Saying go do your payments, but we are still going to charge you 11%....even though we did nothing as a middle man in the transaction, goes against the spirit of the laws and regulations being passed and discussed.... I can only see this backfiring and causing more strict regulation.
 

DarelRex

macrumors newbie
Oct 29, 2014
8
20
"Google Play Will Let Developers Use Alternative Billing Systems in South Korea, While Apple Has Yet to Make Changes" — Translation: Both Google and Apple have yet to make changes. Google has announced that it "will," with details "in the coming weeks and months," but such an announcement is not only very vague, but not at all legally binding. What is binding is the law, and the courts' interpretation of it.
 

dwaite

macrumors 6502a
Jun 11, 2008
707
583
“In October, Apple told the South Korean government that it was "already in compliance with the new law and did not need to change its app store policy”

Isn’t that a straight up lie?
Which part do you think they are not in compliance with?
 

dwaite

macrumors 6502a
Jun 11, 2008
707
583
Saying go do your payments, but we are still going to charge you 11%....even though we did nothing as a middle man in the transaction, goes against the spirit of the laws and regulations being passed and discussed.... I can only see this backfiring and causing more strict regulation.
A transaction that was initiated because of an application built on top of Google Play services, being sold under an agreement with Google Play which includes an agreement around proceeds on initial app sale and on subscriptions and one-time purchases made within the app.

The "no middleman" alternative is to not use Google Play services, not list on Google Play, and do your own marketing/listing to convince users to side-load your app.

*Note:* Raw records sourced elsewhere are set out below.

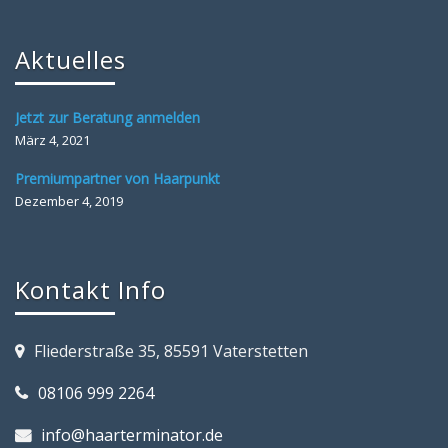
Aktuelles
Jetzt zur Beratung anmelden
März 4, 2021
Premiumpartner von Haarpunkt
Dezember 4, 2019
Kontakt Info
Fliederstraße 35, 85591 Vaterstetten
08106 999 2264
info@haarterminator.de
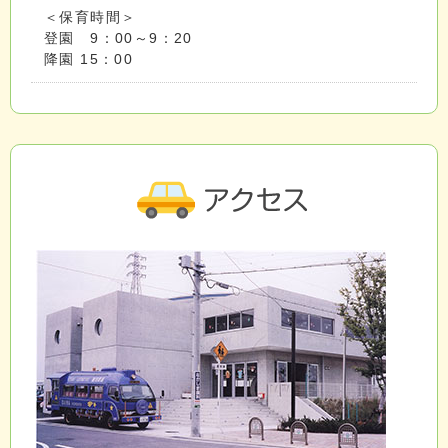
＜保育時間＞
登園 9：00～9：20
降園 15：00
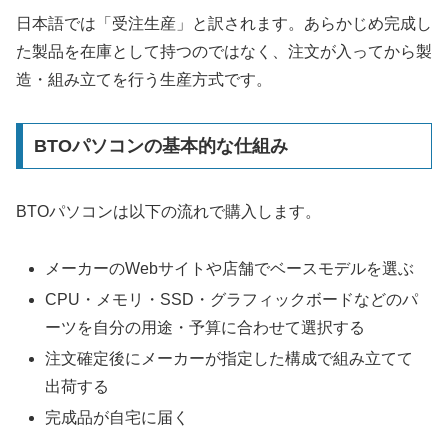
日本語では「受注生産」と訳されます。あらかじめ完成し
た製品を在庫として持つのではなく、注文が入ってから製
造・組み立てを行う生産方式です。
BTOパソコンの基本的な仕組み
BTOパソコンは以下の流れで購入します。
メーカーのWebサイトや店舗でベースモデルを選ぶ
CPU・メモリ・SSD・グラフィックボードなどのパ
ーツを自分の用途・予算に合わせて選択する
注文確定後にメーカーが指定した構成で組み立てて
出荷する
完成品が自宅に届く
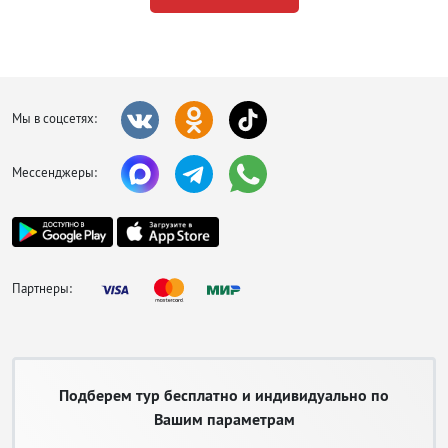
Мы в соцсетях:
Мессенджеры:
Партнеры:
Подберем тур бесплатно и индивидуально по
Вашим параметрам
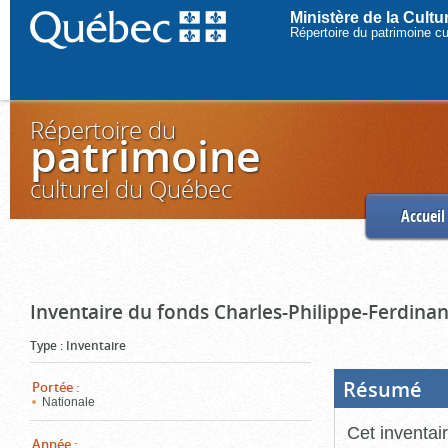
Ministère de la Cult
Répertoire du patrimoine c
Répertoire du
patrimoine
culturel du Québec
Accueil
Inventaire du fonds Charles-Philippe-Ferdinan
Type
:
Inventaire
Résumé
(Boi
Portée
:
ouve
Nationale
cliq
pou
Cet inventai
ferm
Année
:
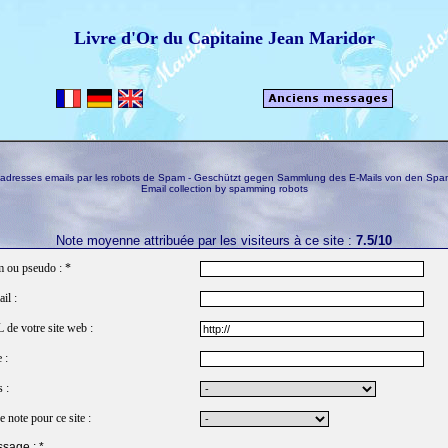
Livre d'Or du Capitaine Jean Maridor
s adresses emails par les robots de Spam - Geschützt gegen Sammlung des E-Mails von den Spa
Email collection by spamming robots
Note moyenne attribuée par les visiteurs à ce site :
7.5/10
 ou pseudo : *
il :
de votre site web :
 :
 :
e note pour ce site :
sage : *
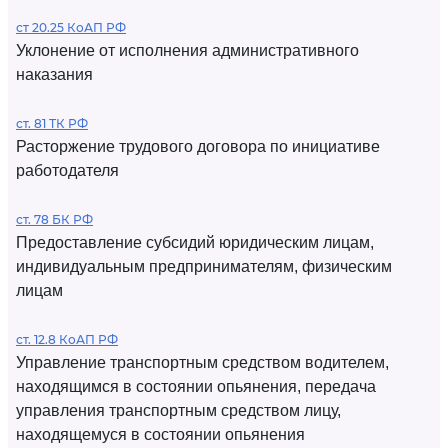
ст 20.25 КоАП РФ
Уклонение от исполнения административного
наказания
ст. 81 ТК РФ
Расторжение трудового договора по инициативе
работодателя
ст. 78 БК РФ
Предоставление субсидий юридическим лицам,
индивидуальным предпринимателям, физическим
лицам
ст. 12.8 КоАП РФ
Управление транспортным средством водителем,
находящимся в состоянии опьянения, передача
управления транспортным средством лицу,
находящемуся в состоянии опьянения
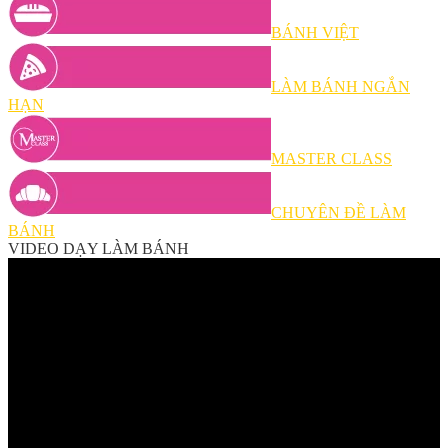
BÁNH VIỆT
LÀM BÁNH NGẮN
HẠN
MASTER CLASS
CHUYÊN ĐỀ LÀM
BÁNH
VIDEO DẠY LÀM BÁNH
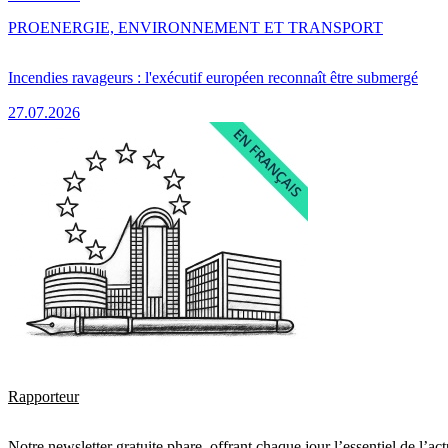
PRO
ENERGIE, ENVIRONNEMENT ET TRANSPORT
Incendies ravageurs : l'exécutif européen reconnaît être submergé
27.07.2026
Rapporteur
Notre newsletter gratuite phare, offrant chaque jour l’essentiel de l’ac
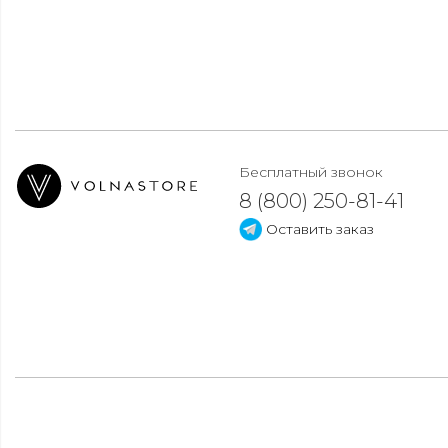
Бесплатный звонок
8 (800) 250-81-41
Оставить заказ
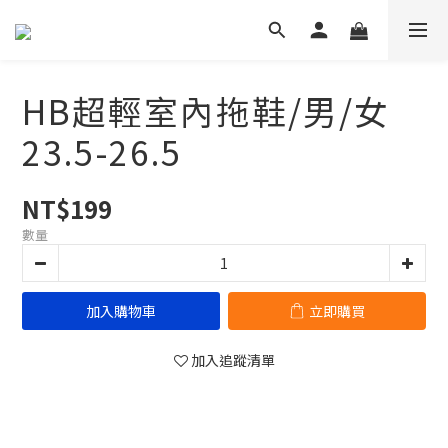
HB超輕室內拖鞋/男/女
23.5-26.5
NT$199
數量
加入購物車
立即購買
加入追蹤清單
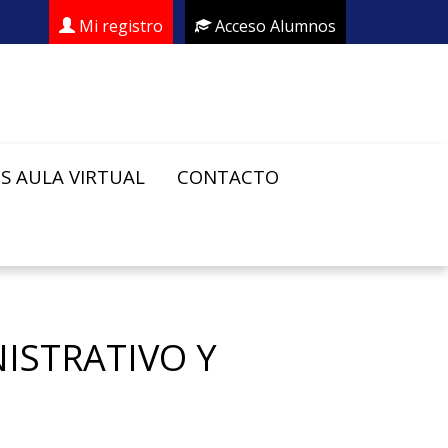
Mi registro
Acceso Alumnos
S AULA VIRTUAL
CONTACTO
NISTRATIVO Y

The reality is that 'small developers' are going to get little direct value from going outside the Play store. What you'll see is:
  • alternative stores with varying degrees of success and varying fee structures
  • large companies pushing to side-load apps both to realize more of the revenue and to work around any business restrictions in the store agreement.
 

KindJamz

Cancelled
Sep 25, 2021
338
264
Apple will do whatever china and/or S Korea tell them to do. They have no power in there. Sucks when basically your entire lineup is built in these places.
 

dba415

macrumors 6502a
Jun 18, 2011
782
865
Google doesn't have to do anything because 3rd party app stores are already allowed.

A developer on Google has 3 choices now.
1. Use play billing and pay the service fee
2. Use your own billing and pay a lower service fee
3. side load or run a 3rd party App Store

It's apple that gives the developers zero choice in the matter.
 

mrochester

macrumors 68040
Feb 8, 2009
3,291
1,308
Google doesn't have to do anything because 3rd party app stores are already allowed.

A developer on Google has 3 choices now.
1. Use play billing and pay the service fee
2. Use your own billing and pay a lower service fee
3. side load or run a 3rd party App Store

It's apple that gives the developers zero choice in the matter.
Developers don’t just have to develop for android. iOS and other platforms are options 4,5, 6 and beyond.